▶ Job:
Repeat the entries exactly but omit the pictures.

▶ Records for this exercise:
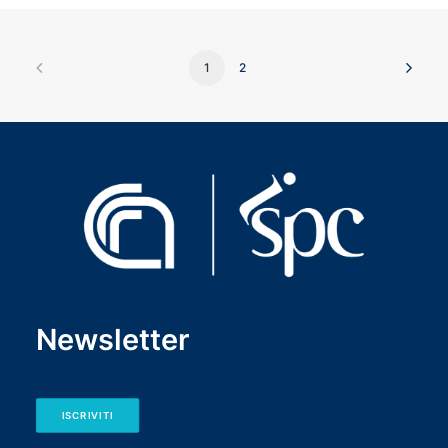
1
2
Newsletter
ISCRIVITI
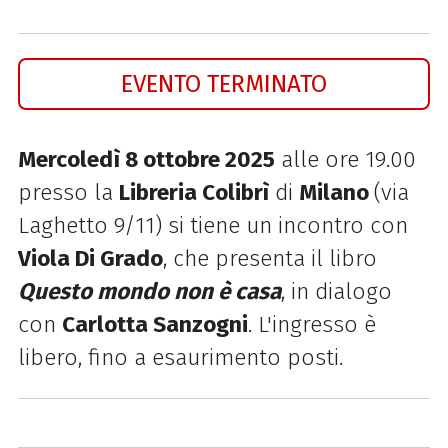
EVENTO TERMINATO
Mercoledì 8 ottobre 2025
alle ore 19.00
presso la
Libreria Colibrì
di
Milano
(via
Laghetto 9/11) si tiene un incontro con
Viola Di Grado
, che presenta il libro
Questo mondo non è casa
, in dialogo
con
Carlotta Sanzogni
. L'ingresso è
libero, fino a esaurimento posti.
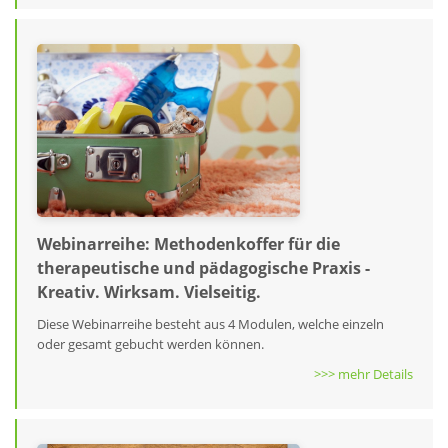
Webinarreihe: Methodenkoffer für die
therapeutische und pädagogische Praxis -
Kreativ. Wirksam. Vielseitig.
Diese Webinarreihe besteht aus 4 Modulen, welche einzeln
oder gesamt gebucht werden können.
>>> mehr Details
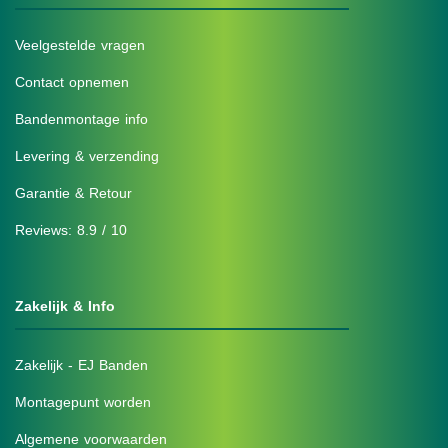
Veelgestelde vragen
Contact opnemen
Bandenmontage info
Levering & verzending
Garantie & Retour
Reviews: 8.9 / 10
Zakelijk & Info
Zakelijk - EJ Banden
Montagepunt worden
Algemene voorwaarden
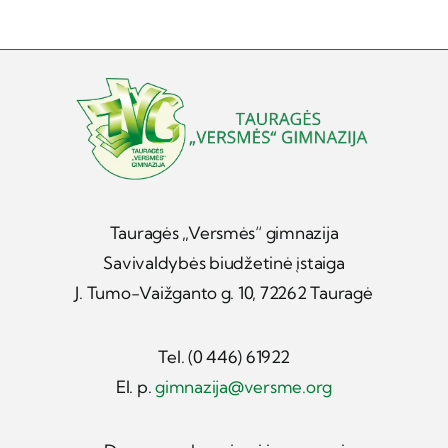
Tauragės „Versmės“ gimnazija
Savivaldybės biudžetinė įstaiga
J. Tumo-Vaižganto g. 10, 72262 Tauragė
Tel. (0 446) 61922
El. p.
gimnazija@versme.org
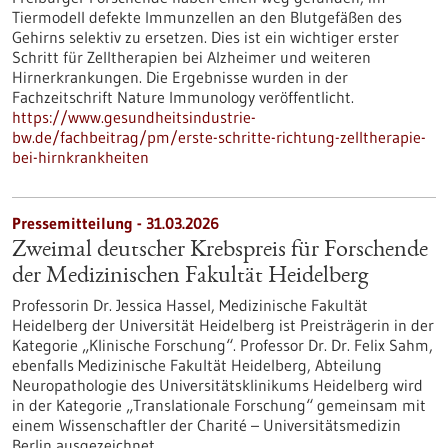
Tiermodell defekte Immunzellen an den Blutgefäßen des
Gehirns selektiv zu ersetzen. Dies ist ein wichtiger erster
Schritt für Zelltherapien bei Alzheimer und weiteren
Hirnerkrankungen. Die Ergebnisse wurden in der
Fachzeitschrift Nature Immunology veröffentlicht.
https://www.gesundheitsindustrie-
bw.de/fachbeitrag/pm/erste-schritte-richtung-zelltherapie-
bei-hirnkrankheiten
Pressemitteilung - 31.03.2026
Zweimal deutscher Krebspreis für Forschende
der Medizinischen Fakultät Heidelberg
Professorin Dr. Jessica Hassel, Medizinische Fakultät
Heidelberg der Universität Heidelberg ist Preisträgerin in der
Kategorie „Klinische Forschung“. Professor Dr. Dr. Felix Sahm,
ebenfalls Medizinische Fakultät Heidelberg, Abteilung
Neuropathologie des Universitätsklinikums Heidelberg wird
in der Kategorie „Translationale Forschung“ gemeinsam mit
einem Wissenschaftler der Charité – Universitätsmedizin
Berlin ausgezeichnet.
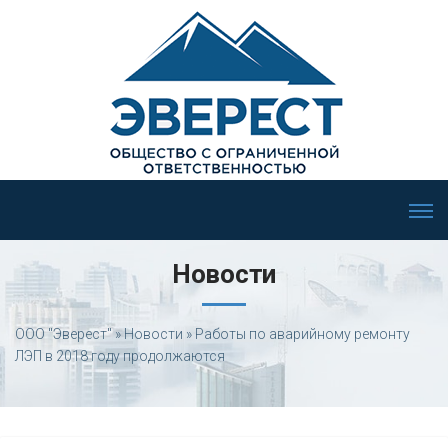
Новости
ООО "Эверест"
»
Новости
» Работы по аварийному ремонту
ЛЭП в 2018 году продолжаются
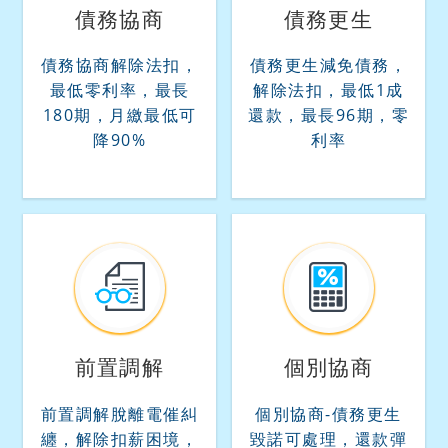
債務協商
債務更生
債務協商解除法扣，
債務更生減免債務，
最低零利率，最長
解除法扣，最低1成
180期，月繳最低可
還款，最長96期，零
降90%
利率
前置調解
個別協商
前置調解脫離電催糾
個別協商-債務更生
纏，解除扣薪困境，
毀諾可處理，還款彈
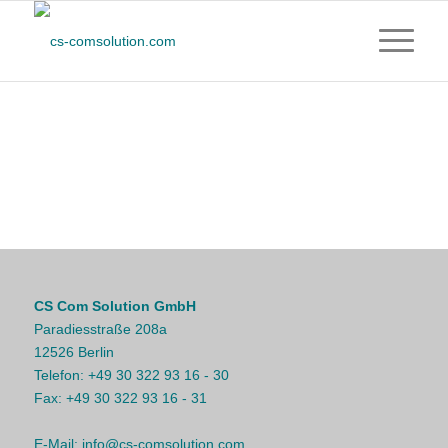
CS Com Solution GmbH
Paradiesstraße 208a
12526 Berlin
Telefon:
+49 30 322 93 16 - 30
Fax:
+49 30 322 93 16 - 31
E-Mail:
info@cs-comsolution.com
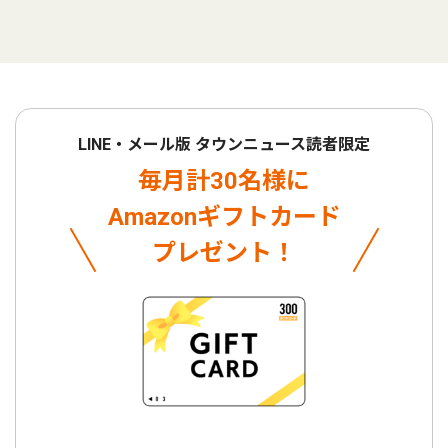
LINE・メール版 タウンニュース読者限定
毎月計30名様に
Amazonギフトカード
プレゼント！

▶ Solution for this task:
1
2
Newsletter
ISCRIVITI
EVENTO TERMINATO
Mercoledì 8 ottobre 2025
alle ore 19.00
presso la
Libreria Colibrì
di
Milano
(via
Laghetto 9/11) si tiene un incontro con
Viola Di Grado
, che presenta il libro
Questo mondo non è casa
, in dialogo
con
Carlotta Sanzogni
. L'ingresso è
libero, fino a esaurimento posti.
Webinarreihe: Methodenkoffer für die
therapeutische und pädagogische Praxis -
Kreativ. Wirksam. Vielseitig.
Diese Webinarreihe besteht aus 4 Modulen, welche einzeln
oder gesamt gebucht werden können.
>>> mehr Details
Veelgestelde vragen
Contact opnemen
Bandenmontage info
Levering & verzending
Garantie & Retour
Reviews: 8.9 / 10
Zakelijk & Info
Zakelijk - EJ Banden
Montagepunt worden
Algemene voorwaarden
Tauragės „Versmės“ gimnazija
Savivaldybės biudžetinė įstaiga
J. Tumo-Vaižganto g. 10, 72262 Tauragė
Tel. (0 446) 61922
El. p.
gimnazija@versme.org
Tiermodell defekte Immunzellen an den Blutgefäßen des
Gehirns selektiv zu ersetzen. Dies ist ein wichtiger erster
Schritt für Zelltherapien bei Alzheimer und weiteren
Hirnerkrankungen. Die Ergebnisse wurden in der
Fachzeitschrift Nature Immunology veröffentlicht.
https://www.gesundheitsindustrie-
bw.de/fachbeitrag/pm/erste-schritte-richtung-zelltherapie-
bei-hirnkrankheiten
Pressemitteilung - 31.03.2026
Zweimal deutscher Krebspreis für Forschende
der Medizinischen Fakultät Heidelberg
Professorin Dr. Jessica Hassel, Medizinische Fakultät
Heidelberg der Universität Heidelberg ist Preisträgerin in der
Kategorie „Klinische Forschung“. Professor Dr. Dr. Felix Sahm,
ebenfalls Medizinische Fakultät Heidelberg, Abteilung
Neuropathologie des Universitätsklinikums Heidelberg wird
in der Kategorie „Translationale Forschung“ gemeinsam mit
einem Wissenschaftler der Charité – Universitätsmedizin
Berlin ausgezeichnet.
Новости
ООО "Эверест"
»
Новости
» Работы по аварийному ремонту
ЛЭП в 2018 году продолжаются
債務協商
債務更生
債務協商解除法扣，
債務更生減免債務，
最低零利率，最長
解除法扣，最低1成
180期，月繳最低可
還款，最長96期，零
降90%
利率
前置調解
個別協商
前置調解脫離電催糾
個別協商-債務更生
纏，解除扣薪困境，
毀諾可處理，還款彈
CS Com Solution GmbH
Paradiesstraße 208a
12526 Berlin
Telefon:
+49 30 322 93 16 - 30
Fax:
+49 30 322 93 16 - 31
E-Mail:
info@cs-comsolution.com
LINE・メール版 タウンニュース読者限定
毎月計30名様に
Amazonギフトカード
プレゼント！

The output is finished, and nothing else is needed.